Les bons de caisse en Algérie perdent leur «anonymat»
A quarante jours du retour du chèque dans les transactions commerciales supérieures ou égales à 50.000 dinars, les autorités intensifient la lutte contre le blanchiment d’argent et veulent réduire la masse des liquidités en circulation.
La lutte contre l’économie informelle et le blanchiment d’argent s’intensifie. Selon nos informations, le Trésor public refuse, depuis quelques mois, de convertir en espèces les bons de caisse anonymes.
La mesure qui n’a pas été annoncée officiellement domine les discussions dans les milieux d’affaires. «Des porteurs de bons de caisse anonymes se sont présentés au Trésor pour les reconvertir en espèces. Le Trésor a refusé, arguant d’une note de la Banque d’Algérie interdisant cette conversion», souligne notre source.
Le Trésor propose de verser le montant correspondant aux bons de caisses dans un compte bancaire. Mais, pour les détenteurs de bons de caisse anonymes, le compte bancaire est synonyme de transparence sur l’origine des fonds et ouvre les portes aux contrôles de la Cellule de recherche et de traitement financiers (CRTF).
Cette structure surveille les transactions bancaires importantes et peut à tout moment obtenir des informations bancaires confidentielles sur n’importe quel compte bancaire. Comme le Trésor, les banques refusent les versements d’importantes sommes d’argent en espèces, lorsque l’origine des fonds n’est pas connue. «Il y a des gens qui viennent pour ouvrir des comptes en devises ou en dinars pour y déposer beaucoup d’argent. Nous refusons systématiquement, sauf si le concerné justifie la provenance de son argent», confie un banquier.
Le renforcement des mesures contre l’utilisation massive des liquidités intervient à quarante jours de l’entrée en vigueur de l’obligation d’utiliser le chèque dans les transactions commerciales supérieures à 50.000 dinars. L’application de cette mesure est sur toutes les lèvres des chefs d’entreprises, importateurs, banquiers...

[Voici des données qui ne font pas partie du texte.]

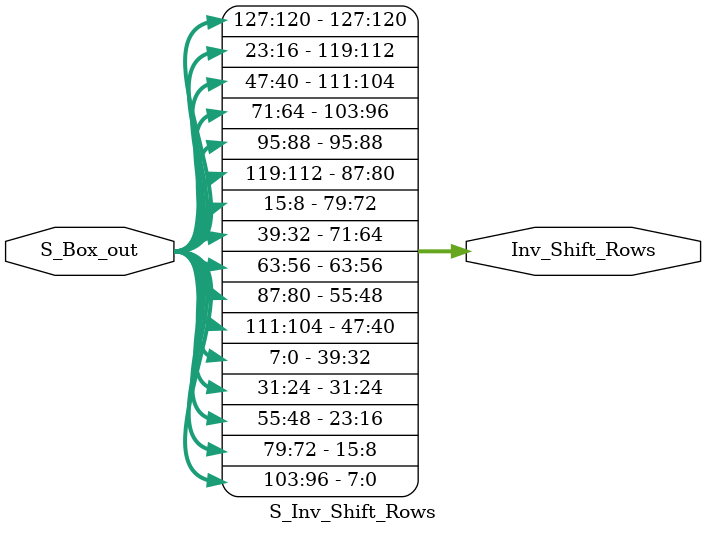
<source format=v>
module S_Inv_Shift_Rows(S_Box_out,Inv_Shift_Rows);
  input [127:0]S_Box_out;
  output [127:0]Inv_Shift_Rows;
  assign Inv_Shift_Rows[127:120] = S_Box_out[127:120];
  assign Inv_Shift_Rows[119:112] = S_Box_out[23:16];
  assign Inv_Shift_Rows[111:104] = S_Box_out[47:40];
  assign Inv_Shift_Rows[103:96]  = S_Box_out[71:64];
  assign Inv_Shift_Rows[95:88]   = S_Box_out[95:88];
  assign Inv_Shift_Rows[87:80]   = S_Box_out[119:112];
  assign Inv_Shift_Rows[79:72]   = S_Box_out[15:8];
  assign Inv_Shift_Rows[71:64]   = S_Box_out[39:32];
  assign Inv_Shift_Rows[63:56]   = S_Box_out[63:56];
  assign Inv_Shift_Rows[55:48]   = S_Box_out[87:80];
  assign Inv_Shift_Rows[47:40]   = S_Box_out[111:104];
  assign Inv_Shift_Rows[39:32]   = S_Box_out[7:0];
  assign Inv_Shift_Rows[31:24]   = S_Box_out[31:24];
  assign Inv_Shift_Rows[23:16]   = S_Box_out[55:48];
  assign Inv_Shift_Rows[15:8]    = S_Box_out[79:72];
  assign Inv_Shift_Rows[7:0]     = S_Box_out[103:96];
endmodule

</source>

Le monde économique s’inquiète sur ses conséquences et s’interroge sur la date de son entrée en vigueur. Des rumeurs persistantes affirment qu’elle sera reportée au début de l’année prochaine. «En théorie, cette mesure entre en vigueur le 1 septembre prochain, mais des bruits courent qu’elle sera décalée de quatre mois», confie un banquier.
Il y a quelques mois, l’ancien chef du gouvernement Ahmed Ouyahia a évoqué dans une conférence le report à janvier 2007 de l’application de cette mesure. Depuis, aucune nouvelle n’est venue pour confirmer ce report. «Pour l’instant, nous n’avons rien reçu encore. A partir de septembre, on n’acceptera plus que des chèques pour les factures supérieures ou égales à 50.000 dinars. Les choses sont claires», affirme le directeur commercial d’une importante entreprise publique de production.
Selon plusieurs économistes, l’obligation d’utiliser les chèques dans les transactions commerciales supérieures à 50.000 dinars portera le coup fatal à l’économie informelle, actuellement prospère, avec près de la moitié de l’activité économique réelle.
Obliger les commerçants et les entreprises à une large utilisation du chèque donnera à l’Etat, à travers les banques, un moyen très efficace pour les contrôler. «Avec le chèque, la triche sur le chiffre d’affaires devient extrêmement difficile, parce qu’il sera facile aux autorités d’accéder aux chiffres exacts des entreprises», estime un banquier.
Derrière le retour du chèque dans les transactions commerciales se dessine la fin de l’économie informelle et l’utilisation des liquidités dans les transactions commerciales. La mise en place de télé-compensation des chèques contribue également à cet «effort de guerre» contre l’économie parallèle.